BOULDER — The drive became a game of “can you top this” between Colorado running backs. And perhaps no one had more fun watching it than head coach Mike MacIntyre, who, for at least one week, didn’t have to field questions about how he’d jump-start the run game. It was already humming like a brand new Ferrari.
The drive in focus was CU’s last of the first half, and it looked like this:
Run, run, run, pass, run, run, run, run.
Touchdown.
Phillip Lindsay burst through a seam for the biggest gain of the jaunt, 37 yards. Each player to touch the ball after that seemed to run harder than the previous.
And through it all, the Buffs figured something out: They liked it.
Colorado’s 48-14 win over Massachusetts on Saturday at Folsom Field was as satisfying as their loss to Hawaii the week before was disappointing. And they needed it. Badly. The Buffs hadn’t won a game since Sept. 20, 2014, a string of 357 days between victories.
CU didn’t reinvent the wheel Saturday. If anything, they turned back the clock in how they got things done. A normally pass-happy offense rediscovered smash mouth football. The running game led the charge and was so punishing that it chewed up 390 yards, produced two 100-yard rushers in Michael Adkins (119) and Christian Powell (105), and even saw the quarterback, Sefo Liufau, power in his first career rushing touchdown.

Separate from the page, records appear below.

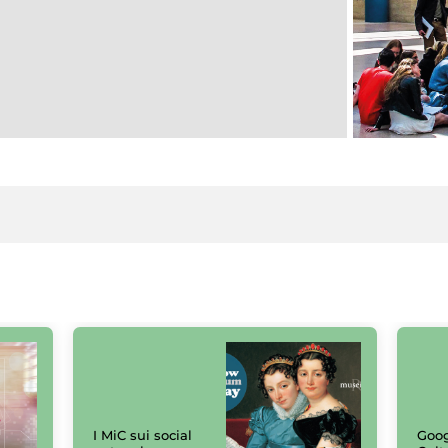
I MiC sui social
Goog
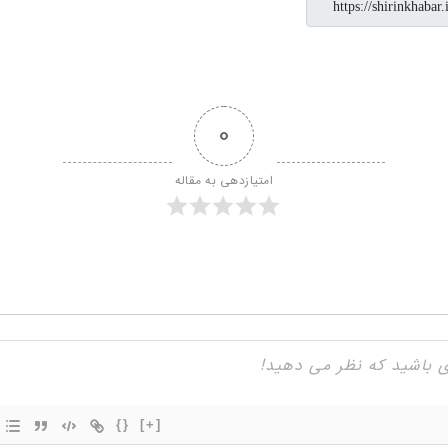
0
امتیازدهی به مقاله
{}
[+]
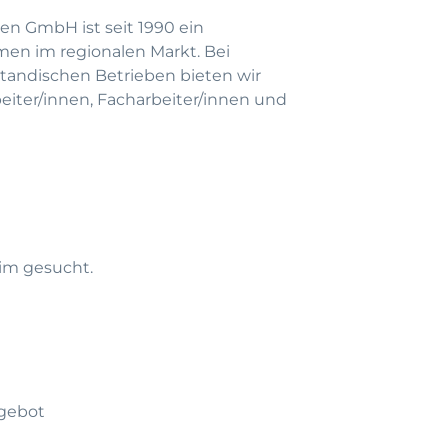
en GmbH ist seit 1990 ein
men im regionalen Markt. Bei
andischen Betrieben bieten wir
beiter/innen, Facharbeiter/innen und
eim gesucht.
gebot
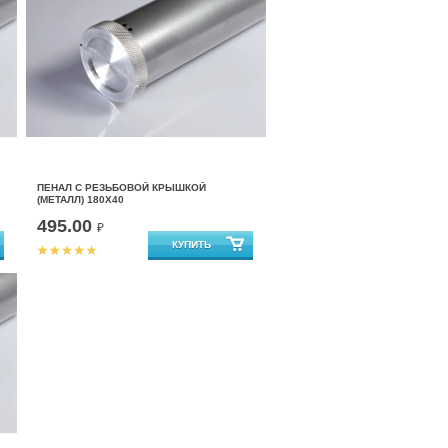
ПЕНАЛ С РЕЗЬБОВОЙ КРЫШКОЙ
(МЕТАЛЛ) 180Х40
495.00
₽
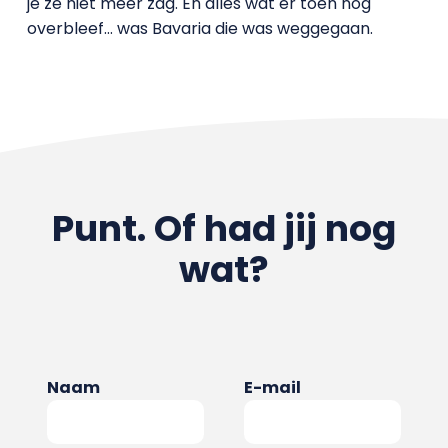
je ze niet meer zag. En alles wat er toen nog
overbleef… was Bavaria die was weggegaan.
Punt. Of had jij nog
wat?
Naam
E-mail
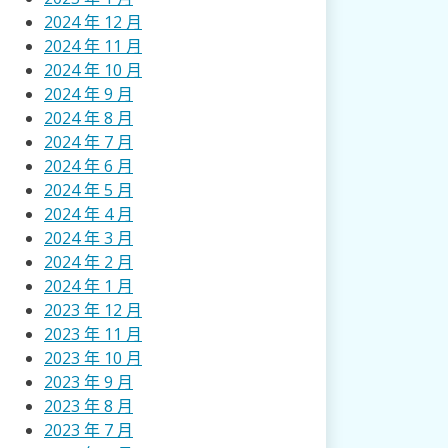
2024 年 12 月
2024 年 11 月
2024 年 10 月
2024 年 9 月
2024 年 8 月
2024 年 7 月
2024 年 6 月
2024 年 5 月
2024 年 4 月
2024 年 3 月
2024 年 2 月
2024 年 1 月
2023 年 12 月
2023 年 11 月
2023 年 10 月
2023 年 9 月
2023 年 8 月
2023 年 7 月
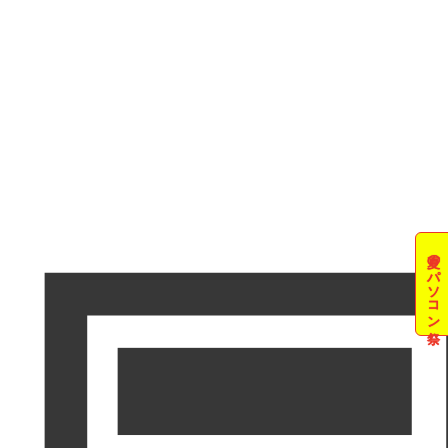
夏のパソコン祭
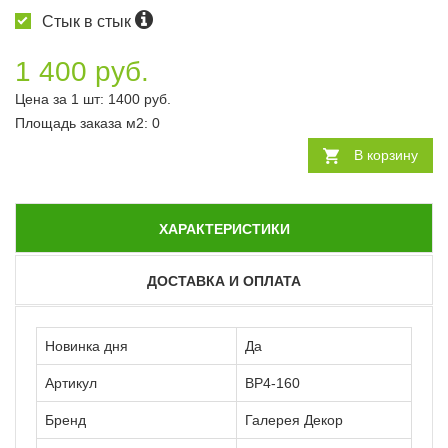
Стык в стык
1 400 руб.
Цена за 1 шт:
1400
руб.
Площадь заказа
м2
:
0
В корзину
ХАРАКТЕРИСТИКИ
ДОСТАВКА И ОПЛАТА
Новинка дня
Да
Артикул
ВР4-160
Бренд
Галерея Декор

CU hadn’t had over 300 rushing yards in a game since 2007, and hadn’t had two rushers over 100 since Brian Lockridge and Rodney Stewart turned the trick against Hawaii in 2010.
It was that kind of day.
And it took the Buffs about a quarter to truly commit to it.
Once they did, things got easier for an offense that didn’t always look in-sync in the air. They scored their first four touchdowns on the ground, which brought the season total to six consecutive touchdowns on the ground without a passing score. The last time a CU team started a season like that was in 1990, which ended … well we’re getting way ahead of ourselves.
These Buffs are striving to put one good play after another together, one good drive after another, one good game after another. They are baby steps, and CU was taking some of them against a game, yet overmatched UMass squad.
The Minutemen had the game tied at 14 early in the second quarter before they were blitzed by 34 unanswered points by the Buffs. CU did get its first passing score of the year in the third quarter — an 18-yard Liufau to Nelson Spruce hookup that put the game way out of reach.
Meanwhile, the defense bent but never truly broke. There were some hair-raising moments early, like the UMass scoring drive that featured third-down conversions of 15, 23 and 18 yards. The last ended up in a touchdown.
But those were the last truly bad moments for the defense, which produced arguably the biggest play of the game in the second quarter. UMass, down 24-14, had driven down to the CU 10-yard line, threatening to close the deficit. But Ryan Moeller stepped up and picked off a pass in the end zone, ending the threat. CU scored on the ensuing drive and the game was never in doubt after that.